Singkatnya, usaha untuk menguasai suatu wilayah dilakukan dengan politik memori, dalam konteks Xinjiang; pertama-tama, wilayah ini dipersepsikan sebagai bagian dalam negara besar Tiongkok. Menurut Said, pada titik inilah proses penciptaan sejarah bisa terjadi. Kedua, penduduk yang mendiami wilayah ini harus merepresentasikan kultur negara besar atau identitas nasional.

Pendapat umum tentang negara-bangsa adalah satu negara merepresentasikan satu bangsa. Satu alasan munculnya gejolak pasca pembentukan negara pasca-kolonial dipicu oleh isu nasionalisme yang menolak berbagi wilayah yang sama dengan bangsa lain. Kelompok mayoritas yang dominan menginginkan ekstensi batas negara, sementara kelompok minoritas merasa menderita diatur dalam satu kekuasaan yang hegemonik yang berbeda identitas.

Membentuk Persepsi

Persepsi tentang suatu wilayah dibangun oleh narasi historis. Sudah menjadi pengetahuan umum bahwa sejarah sering kali ditulis oleh pemenang. Sejarah suatu wilayah bisa ditulis ulang untuk membangun persepsi baru untuk melegitimasi sebuah wilayah.

Apalagi, ini menjadi penting pasca kolonialisme dan negara-bangsa perlahan terbentuk dengan ‘sempurna’, ditandai dengan batas-batas negara yang fixed. Saya menyebut perlahan, karena di sebagian wilayah, tuntutan atas batas wilayah itu masih dipertarungkan. Tiongkok sendiri merilis peta terbarunya pada Agustus 2023, tahun lalu, yang menuai kritik dan kecaman keras dari sejumlah negara karena dianggap terjadi “perampasan lahan kartologis”.

Banyak kelompok nasionalis, apalagi di negara-negara post-colonial di Asia dan Afrika, yang menolak batas wilayah yang digariskan dengan sangat ‘sederhana’ oleh negara super Power. Contohnya, batas India dan Pakistan, yang digariskan oleh pengacara Inggris bernama Sir Cyril Radclife, yang bahkan tidak pernah mengunjungi India dan bekerja dalam tenggat waktu yang terbatas untuk menentukan batas India dan Pakistan yang memiliki watak demografi sosial dan keagamaan yang kompleks. Ini menjadi satu pemicu konflik yang masih bertahan sampai sekarang di wilayah Kahsmir, dimana Muslim juga dalam jumlah besar menjadi korban.

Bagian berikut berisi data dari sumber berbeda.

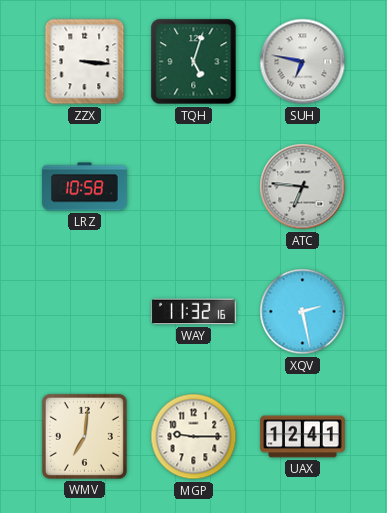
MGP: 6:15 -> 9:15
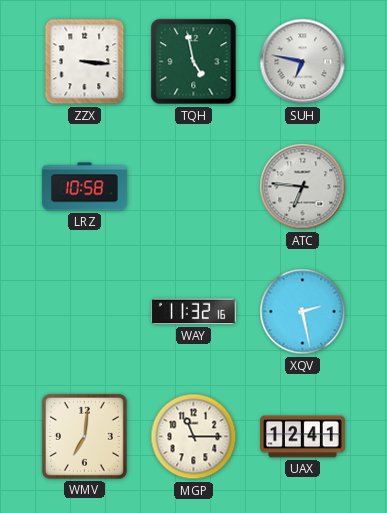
TQH: 5:03 -> 4:58
MGP: 9:15 -> 11:15
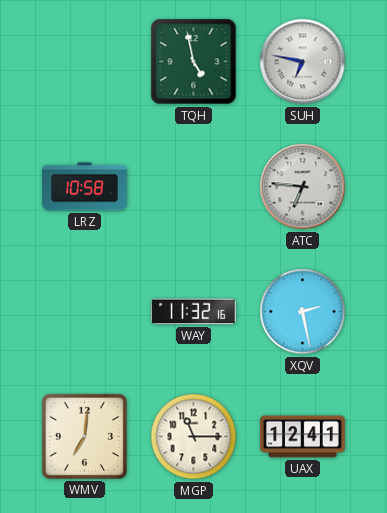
ZZX: 3:16 -> none
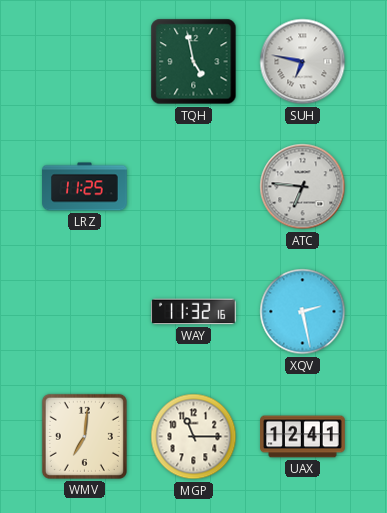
LRZ: 10:58 -> 11:25
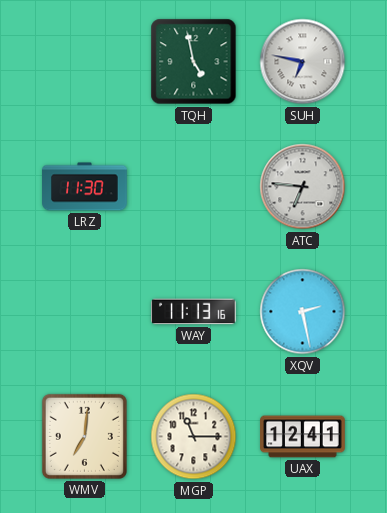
LRZ: 11:25 -> 11:30
WAY: 11:32 -> 11:13
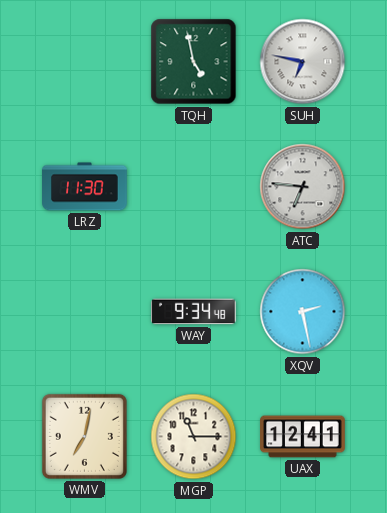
WAY: 11:13 -> 9:34
WMV: 7:01 -> 7:02
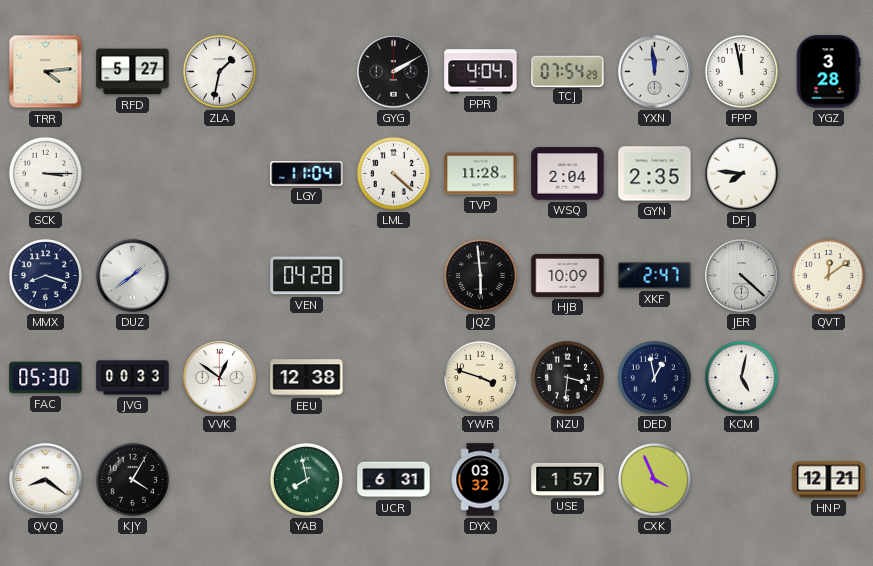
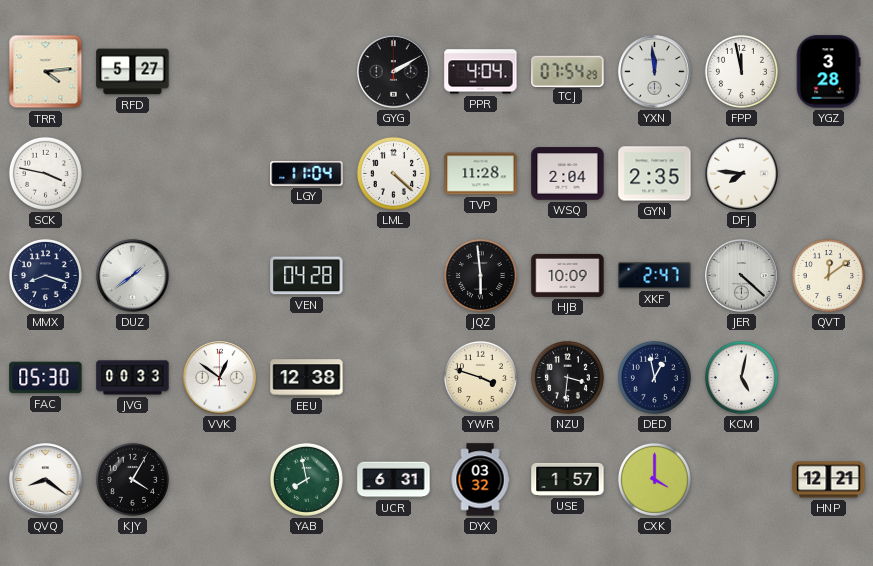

Membangun persepsi tidak sederhana. Butuh waktu yang panjang dan karena itu butuh kekuasaan yang besar. Said dalam tulisannya Invention, Memory and Place (2000), memberikan gambaran tentang Israel yang merekonstruksi sejarah nasionalnya dengan melibatkan negara super power barat dan banyak tokoh-tokoh Yahudi berpengaruh di dunia (h. 180).

Menciptakan Representasi

Dalam konteks Muslim di Xinjiang, wilayah ini dibentuk sebagai bagian dari negara-bangsa Tiongkok. Secara de-jure, melalui proses dinamika sejarah yang panjang, Xinjiang merupakan bagian dari Tiongkok. Xinjiang berarti “wilayah baru”. Namun demikian, secara representasi penduduknya terhadap identitas nasional belum sepenuhnya menyatu.

Di Xinjiang, bahasa nasional yang digunakan adalah bahasa Uighur yang merupakan etnis mayoritas. Karena itu, meskipun Xinjiang diberikan status ‘wilayah otonomi khusus’, terdapat serangkaian upaya untuk menanamkan identitas nasional Tiongkok terhadap masyarakat Uighur dan minoritas Muslim di Xinjiang. Misalnya, melalui agenda migrasi etnis Han, mayoritas di Tiongkok, ke wilayah Xinjiang. Pada 1953, populasi etnis Uighur adalah 75 persen. Pada 2021, demografi etnis hampir seimbang, Uighur tercatat 45 persen sementara Han meningkat menjadi 42 persen.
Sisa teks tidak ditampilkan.